- **Work to complete**:
Write the next part of the passage on WKRP episodes below, starting after its final sentence.

- **Given passage**:
───

Howard Hesseman, who was terrific at slapstick in “I Do, I Do… For Now,” and Gordon Jump had recurring roles on Soap before they were regulars on WKRP. Anderson’s comedic skills during the scenes where Jennifer lies to T.J. make me wonder how she would have fared on Soap if she played Caroline McWilliams’s role of Sally, the troubled secretary the evil Ingrid Svenson blackmails into seducing Burt Campbell, her boss. She would have nailed it.

But the best scene in “I Do, I Do… For Now”—the penultimate scene—is stolen not by Anderson but by a non-actor: WKRP stage manager Buzz Sapien, who played a bystander in an elevator who becomes absorbed by Jennifer’s apology to T.J. for lying to him.

Buzz Sapien, Loni Anderson, and Hoyt Axton in “I Do, I Do… For Now”

“MTM shows loved to have some random stranger saying strange things during a climactic scene; when in doubt about how to make the wrapping-up scene funny, put a wisecracking bystander into the mix,” wrote Weinman in a 2010 blog post about “I Do, I Do… For Now.”

This episode was part of a string of episodes where WKRP experienced its best ratings because in January 1979, CBS moved it to after M*A*S*H, its most popular sitcom, at 9:30pm on Mondays.

“It was a simpler time. We all gathered for ‘destination television,’ which no longer exists. There were three networks. Three hours of prime time. That was it,” said Anderson to Palm Springs Life in 2021 about why she thought WKRP fans are still fond of the show and its late ’70s/early ’80s milieu. “But I also think what Hugh did with the show was make the humor come out of the story and not out of the joke because jokes get dated and a story that has a humor never goes out of style.”

“Jennifer’s Home for Christmas” (season 2, episode 11; December 17, 1979; written by Dan Guntzelman and Steve Marshall)

In the first of WKRP’s only two Christmas episodes, everybody at Jennifer’s modest KRP office Christmas party is grouchy about the holiday season except for Andy, Venus, and Jennifer, whose favorite holiday is Christmas. The lack of Christmas spirit upsets Jennifer, who storms out of the party.

Bailey and Venus realize that Jennifer, who thinks of the KRP staff as her family away from her actual family in West Virginia, is too proud to tell anyone that she’s going to be alone on Christmas, so Venus hastily comes up with a way for him and Johnny to apologize to her for the awkward party. It turns out that Venus and Johnny aren’t the only ones from the station who show up at Jennifer’s apartment to apologize.

───

- **Stored data**:
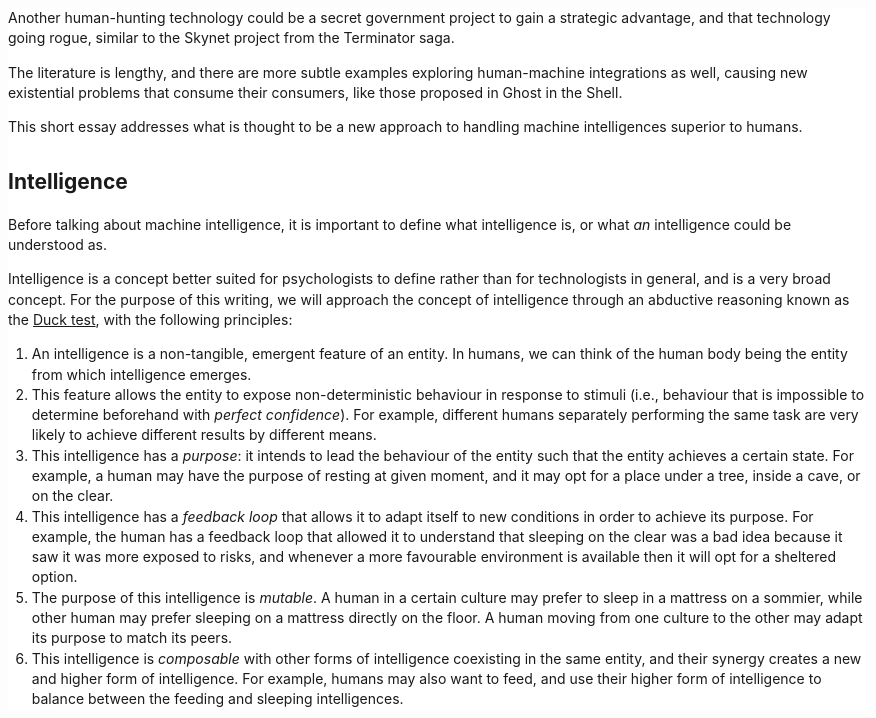 Another human-hunting technology could be a secret government project to gain a strategic
advantage, and that technology going rogue, similar to the Skynet project from the Terminator saga.

The literature is lengthy, and there are more subtle examples exploring human-machine integrations as well, causing
new existential problems that consume their consumers, like those proposed in Ghost in the Shell.

This short essay addresses what is thought to be a new approach to handling machine intelligences
superior to humans.

<a name="intelligence"/>

## Intelligence

Before talking about machine intelligence, it is important to define what intelligence is, or what _an_
intelligence could be understood as.

Intelligence is a concept better suited for psychologists to define rather than for technologists in general, and is
a very broad concept. For the purpose of this writing, we will approach the concept of intelligence through
an abductive reasoning known as the [Duck test](https://en.wikipedia.org/wiki/Duck_test), with the
following principles:

1. An intelligence is a non-tangible, emergent feature of an entity. In humans, we can think of the human
body being the entity from which intelligence emerges.
1. This feature allows the entity to expose non-deterministic behaviour in response to stimuli (i.e.,
behaviour that is impossible to determine beforehand with _perfect confidence_). For example, different
humans separately performing the same task are very likely to achieve different results by different means.
1. This intelligence has a _purpose_: it intends to lead the behaviour of the entity such that the entity
achieves a certain state. For example, a human may have the purpose of resting at given moment, and it may
opt for a place under a tree, inside a cave, or on the clear.
1. This intelligence has a _feedback loop_ that allows it to adapt itself to new conditions in order
to achieve its purpose. For example, the human has a feedback loop that allowed it to understand that sleeping
on the clear was a bad idea because it saw it was more exposed to risks, and whenever a more favourable environment
is available then it will opt for a sheltered option.
1. The purpose of this intelligence is _mutable_. A human in a certain culture may prefer to sleep in a mattress on a sommier, while
other human may prefer sleeping on a mattress directly on the floor. A human moving from one culture to the
other may adapt its purpose to match its peers.
1. This intelligence is _composable_ with other forms of intelligence coexisting in the same entity, and
their synergy creates a new and higher form of intelligence. For example, humans may also want to feed, and use
their higher form of intelligence to balance between the feeding and sleeping intelligences.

───

- **Output**:
“This is Loni Anderson’s best performance to date,” wrote Roy Penney in his 2016 review of “Jennifer’s Home for Christmas” for his excellent blog WKRP Relived.

Nah, Anderson’s performance in “A Date with Jennifer” is slightly better. But her performance in “Jennifer’s Home for Christmas” is still pretty good, and the episode is full of delightful bits. Jennifer slips into the Appalachian accent she worked hard to bury while talking on the phone to her Appalachian mom. Venus makes a grand entrance in the ’70s version of a Black Santa outfit.

Posted by @thephonecops on Tumblr

George Gaynes—the husband of the aforementioned McLerie and the future Commandant Lassard in the most popular movie Wilson directed, the original Police Academy—speaks nothing but French as one of Jennifer’s wealthy suitors and then immediately leaves.

Best of all, Jennifer wears in her apartment the exact same ruffled white shirt and blue velvet suit Austin Powers later wore. You keep expecting her doorbell to play “Soul Bossa Nova” instead of “Fly Me to the Moon.”

“Filthy Pictures” (season 2, episodes 21 and 22; March 3, 1980; story by Wilson; teleplay by Guntzelman and Marshall)

One of the only two WKRP episodes where Anderson did fan service by wearing a skimpy outfit (the other was “Baseball,” but unlike “Baseball,” she wears the skimpy outfit in only one scene), “Filthy Pictures” is one of dozens of WKRP episodes that are new to me. Thanks to the Shout! box set, I watched “Filthy Pictures” in its original form: as a one-hour episode instead of the version that was split into two parts for syndication and was heavily trimmed. However, the version of the full, uninterrupted “Filthy Pictures” that was posted by a fan on Internet Archive contains (at the start of Mr. Carlson’s delivery of bad news to Jennifer) the 1972 Gladys Knight & the Pips hit “Neither One of Us (Wants to Be the First to Say Goodbye),” which Shout! wasn’t able to clear.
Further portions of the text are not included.